__Exercise goal__. Whenever the word "logic" shows up in a line of the data, copy that line.

Excerpts from a dataset:

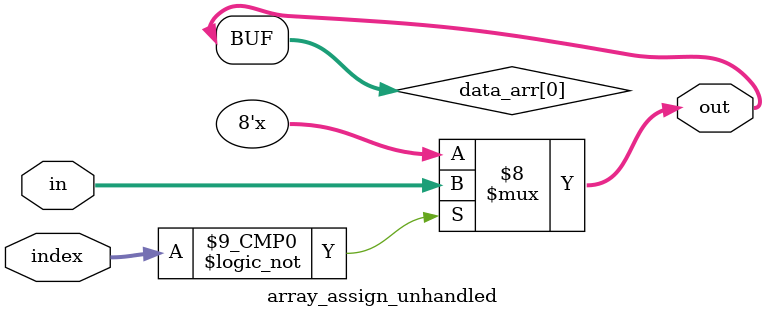
<source format=sv>
module array_assign_unhandled (
    input logic [7:0] in,
    input logic [1:0] index,
    output logic [7:0] out
);
    logic [7:0] data_arr [0:3];
    always_comb begin
        data_arr[index] = in;
    end
    assign out = data_arr[0];
endmodule


</source>
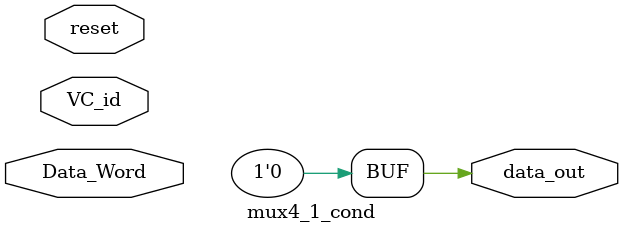
<source format=v>
module mux4_1_cond( input [1:0]   VC_id,
                    input [3:0]   Data_Word,
                    input         reset,
                    output reg    data_out
                    );

  // VC_id corresponde a las líneas de selección
  // Data_Word corresponde a las entradas de datos

  // Bloque reset para tener un estado de partida y facilitar la síntesis
  always @ ( ~reset ) begin
    data_out = 1'b0;
  end
  // COndiciones de salida
  always @ (VC_id or Data_Word or reset) begin
    case (VC_id)
      2'b00: data_out = VC_id[0];
      2'b01: data_out = VC_id[1];
      2'b10: data_out = VC_id[2];
      2'b11: data_out = VC_id[3];
      default: data_out = 1'b0;
    endcase
  end

endmodule

</source>
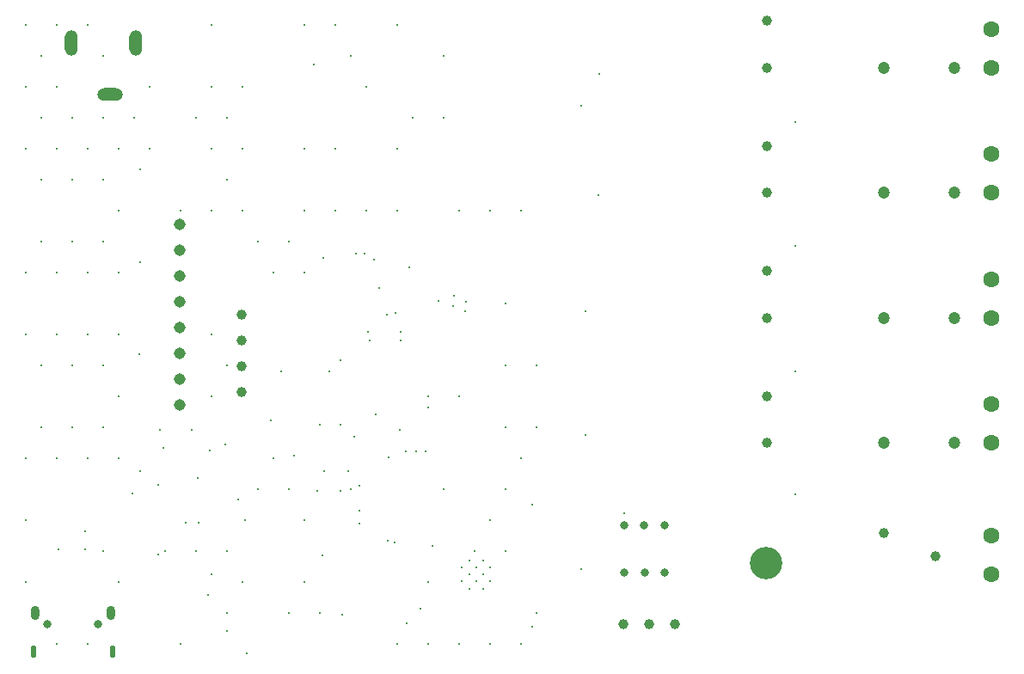
<source format=gbr>
%TF.GenerationSoftware,Altium Limited,Altium Designer,24.9.1 (31)*%
G04 Layer_Color=0*
%FSLAX45Y45*%
%MOMM*%
%TF.SameCoordinates,27D3D336-BC1F-43B1-B9D8-2BE266924E3D*%
%TF.FilePolarity,Positive*%
%TF.FileFunction,Plated,1,2,PTH,Drill*%
%TF.Part,Single*%
G01*
G75*
%TA.AperFunction,ComponentDrill*%
%ADD119O,2.54000X1.27000*%
%ADD120O,1.27000X2.54000*%
%ADD121C,1.00000*%
%ADD122C,1.20000*%
%ADD123O,0.85000X1.40000*%
%ADD124O,0.55000X1.20000*%
%ADD125C,0.80000*%
%ADD126C,1.00000*%
%ADD127C,1.14300*%
%ADD128C,1.60000*%
%TA.AperFunction,OtherDrill,Pad Free-2 (74.524mm,10.389mm)*%
%ADD129C,3.20000*%
%TA.AperFunction,ViaDrill,NotFilled*%
%ADD130C,0.25400*%
%ADD131C,0.30000*%
D119*
X988060Y5654040D02*
D03*
D120*
X607060Y6162040D02*
D03*
X1242060D02*
D03*
D121*
X7457440Y4683615D02*
D03*
Y5143615D02*
D03*
X8607440Y1328996D02*
D03*
X9115440Y1100396D02*
D03*
X7457440Y2679721D02*
D03*
Y2219721D02*
D03*
Y3912801D02*
D03*
Y3452801D02*
D03*
Y6374429D02*
D03*
Y5914429D02*
D03*
D122*
X8607440Y4683615D02*
D03*
X9307440D02*
D03*
Y2219721D02*
D03*
X8607440D02*
D03*
X9307440Y3452801D02*
D03*
X8607440D02*
D03*
X9307440Y5914429D02*
D03*
X8607440D02*
D03*
D123*
X253852Y541760D02*
D03*
X998852D02*
D03*
D124*
X238852Y161760D02*
D03*
X1013852D02*
D03*
D125*
X376352Y436761D02*
D03*
X876352D02*
D03*
X6054139Y946343D02*
D03*
X6254139D02*
D03*
X6454139D02*
D03*
X6050940Y1412240D02*
D03*
X6250940D02*
D03*
X6450940D02*
D03*
D126*
X2288540Y3482340D02*
D03*
Y3228340D02*
D03*
Y2720340D02*
D03*
Y2974340D02*
D03*
X6556980Y437459D02*
D03*
X6302980D02*
D03*
X6048980D02*
D03*
D127*
X1678940Y4373880D02*
D03*
Y4119880D02*
D03*
Y3865880D02*
D03*
Y3611880D02*
D03*
Y3357880D02*
D03*
Y3103880D02*
D03*
Y2849880D02*
D03*
Y2595880D02*
D03*
D128*
X9667602Y1308995D02*
D03*
Y927995D02*
D03*
Y2221988D02*
D03*
Y2602988D02*
D03*
X9670641Y5914429D02*
D03*
Y6295429D02*
D03*
Y4683615D02*
D03*
Y5064615D02*
D03*
X9667602Y3452801D02*
D03*
Y3833801D02*
D03*
D129*
X7452360Y1038860D02*
D03*
D130*
X5036820Y4508500D02*
D03*
X5189220Y2984500D02*
D03*
Y2374900D02*
D03*
X5036820Y2070100D02*
D03*
X5189220Y546100D02*
D03*
X5036820Y241300D02*
D03*
X4732020Y4508500D02*
D03*
X4884420Y3594100D02*
D03*
Y2984500D02*
D03*
Y2374900D02*
D03*
Y1765300D02*
D03*
X4732020Y1460500D02*
D03*
X4884420Y1155700D02*
D03*
X4732020Y241300D02*
D03*
X4427220Y4508500D02*
D03*
Y2679700D02*
D03*
X4579620Y1155700D02*
D03*
X4427220Y241300D02*
D03*
X4274820Y6032500D02*
D03*
Y5422900D02*
D03*
X4122420Y2679700D02*
D03*
X4274820Y1765300D02*
D03*
X4122420Y850900D02*
D03*
Y241300D02*
D03*
X3817620Y6337300D02*
D03*
X3970020Y5422900D02*
D03*
X3817620Y5118100D02*
D03*
Y4508500D02*
D03*
Y241300D02*
D03*
X3512820Y5727700D02*
D03*
Y4508500D02*
D03*
X3208020Y6337300D02*
D03*
X3360420Y6032500D02*
D03*
X3208020Y5118100D02*
D03*
Y4508500D02*
D03*
X3360420Y1765300D02*
D03*
X2903220Y6337300D02*
D03*
Y5118100D02*
D03*
Y4508500D02*
D03*
Y3898900D02*
D03*
Y1460500D02*
D03*
Y850900D02*
D03*
X3055620Y546100D02*
D03*
X2750820Y4203700D02*
D03*
X2598420Y3898900D02*
D03*
Y2070100D02*
D03*
X2750820Y1765300D02*
D03*
Y546100D02*
D03*
X2293620Y5727700D02*
D03*
Y5118100D02*
D03*
Y4508500D02*
D03*
X2446020Y4203700D02*
D03*
Y1765300D02*
D03*
X2293620Y850900D02*
D03*
X1988820Y6337300D02*
D03*
Y5727700D02*
D03*
X2141220Y5422900D02*
D03*
X1988820Y5118100D02*
D03*
X2141220Y4813300D02*
D03*
X1988820Y4508500D02*
D03*
Y3289300D02*
D03*
X2141220Y2984500D02*
D03*
X1988820Y2679700D02*
D03*
X2141220Y1155700D02*
D03*
Y546100D02*
D03*
X1836420Y5422900D02*
D03*
X1684020Y4508500D02*
D03*
X1836420Y1155700D02*
D03*
X1684020Y241300D02*
D03*
X1379220Y5727700D02*
D03*
Y5118100D02*
D03*
X1531620Y1155700D02*
D03*
X1226820Y5422900D02*
D03*
X1074420Y5118100D02*
D03*
Y4508500D02*
D03*
Y3898900D02*
D03*
Y3289300D02*
D03*
Y2679700D02*
D03*
Y2070100D02*
D03*
Y850900D02*
D03*
X769620Y6337300D02*
D03*
X922020Y6032500D02*
D03*
Y5422900D02*
D03*
X769620Y5118100D02*
D03*
X922020Y4813300D02*
D03*
Y4203700D02*
D03*
X769620Y3898900D02*
D03*
Y3289300D02*
D03*
X922020Y2984500D02*
D03*
Y2374900D02*
D03*
X769620Y2070100D02*
D03*
X922020Y1155700D02*
D03*
X769620Y241300D02*
D03*
X464820Y6337300D02*
D03*
Y5727700D02*
D03*
X617220Y5422900D02*
D03*
X464820Y5118100D02*
D03*
X617220Y4813300D02*
D03*
Y4203700D02*
D03*
X464820Y3898900D02*
D03*
Y3289300D02*
D03*
X617220Y2984500D02*
D03*
Y2374900D02*
D03*
X464820Y2070100D02*
D03*
Y241300D02*
D03*
X160020Y6337300D02*
D03*
X312420Y6032500D02*
D03*
X160020Y5727700D02*
D03*
X312420Y5422900D02*
D03*
X160020Y5118100D02*
D03*
X312420Y4813300D02*
D03*
Y4203700D02*
D03*
X160020Y3898900D02*
D03*
Y3289300D02*
D03*
X312420Y2984500D02*
D03*
Y2374900D02*
D03*
X160020Y2070100D02*
D03*
Y1460500D02*
D03*
Y850900D02*
D03*
X7739380Y5377180D02*
D03*
X7741920Y4157980D02*
D03*
Y1709420D02*
D03*
Y2923540D02*
D03*
X3550920Y3225800D02*
D03*
X3716020Y3479800D02*
D03*
X3606800Y2504440D02*
D03*
X5631180Y5539740D02*
D03*
X3393440Y2280920D02*
D03*
X3733800Y2075180D02*
D03*
X3905184Y2133405D02*
D03*
X3841905Y2345535D02*
D03*
X3256590Y2399396D02*
D03*
X3097950Y1942250D02*
D03*
X3060500Y2399396D02*
D03*
X4222750Y3616960D02*
D03*
X3799840Y3500120D02*
D03*
X3088640Y4038600D02*
D03*
X3528060Y3314700D02*
D03*
X3855720Y3225800D02*
D03*
Y3317240D02*
D03*
X746760Y1351280D02*
D03*
X5806440Y5857240D02*
D03*
X3727049Y1251888D02*
D03*
X3797300Y1239520D02*
D03*
X4165600Y1203960D02*
D03*
X3449320Y1424940D02*
D03*
X2801620Y2095500D02*
D03*
X1463040Y1122680D02*
D03*
X2125980Y2204720D02*
D03*
X5628640Y977900D02*
D03*
X3937000Y3949700D02*
D03*
X4488180Y3512820D02*
D03*
X5146040Y1612900D02*
D03*
X5151280Y406560D02*
D03*
X4043680Y586740D02*
D03*
X3501072Y4086167D02*
D03*
X3591560Y4025900D02*
D03*
X3408680Y4084320D02*
D03*
X3086100Y1112520D02*
D03*
X1953260Y721360D02*
D03*
X4002174Y2133405D02*
D03*
X4124960Y2565400D02*
D03*
X4099163Y2133405D02*
D03*
X3337560Y1938020D02*
D03*
X3261360Y3037840D02*
D03*
X1518920Y2171700D02*
D03*
X2679700Y2921000D02*
D03*
X1287780Y3995936D02*
D03*
X2996878Y5948680D02*
D03*
X6051600Y1530400D02*
D03*
X1478280Y2352040D02*
D03*
X1795780D02*
D03*
X1287780Y1939364D02*
D03*
X1290244Y4910583D02*
D03*
X1856740Y1873258D02*
D03*
X5669280Y2296160D02*
D03*
X2144910Y369680D02*
D03*
X2337927Y148447D02*
D03*
X1991360Y929640D02*
D03*
X1210276Y1720816D02*
D03*
X1463040Y1803400D02*
D03*
X2256361Y1661160D02*
D03*
X1282700Y3091180D02*
D03*
X3914140Y447040D02*
D03*
X3446780Y1798320D02*
D03*
X3637280Y3746500D02*
D03*
X5674360Y3520440D02*
D03*
X5801360Y4655820D02*
D03*
X1975581Y2144299D02*
D03*
X2321560Y1455420D02*
D03*
X4378960Y3670300D02*
D03*
X4368131Y3564289D02*
D03*
X1861820Y1432560D02*
D03*
X1734820Y1430020D02*
D03*
X485140Y1168400D02*
D03*
X746760D02*
D03*
X3255880Y1743207D02*
D03*
X3027950D02*
D03*
X3280912Y527250D02*
D03*
X3149600Y2921000D02*
D03*
X2570480Y2438400D02*
D03*
X4495800Y3611880D02*
D03*
X3449320Y1549400D02*
D03*
D131*
X4667400Y1064560D02*
D03*
X4457400Y994560D02*
D03*
X4597400D02*
D03*
X4737400D02*
D03*
X4527400Y1064560D02*
D03*
X4457400Y854560D02*
D03*
X4597400D02*
D03*
X4737400D02*
D03*
X4667400Y924560D02*
D03*
X4527400D02*
D03*
Y784560D02*
D03*
X4667400D02*
D03*
%TF.MD5,c90287a2a75504e081d035530541272c*%
M02*

</source>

__Output of the task__.
    input logic [7:0] in,
    input logic [1:0] index,
    output logic [7:0] out
    logic [7:0] data_arr [0:3];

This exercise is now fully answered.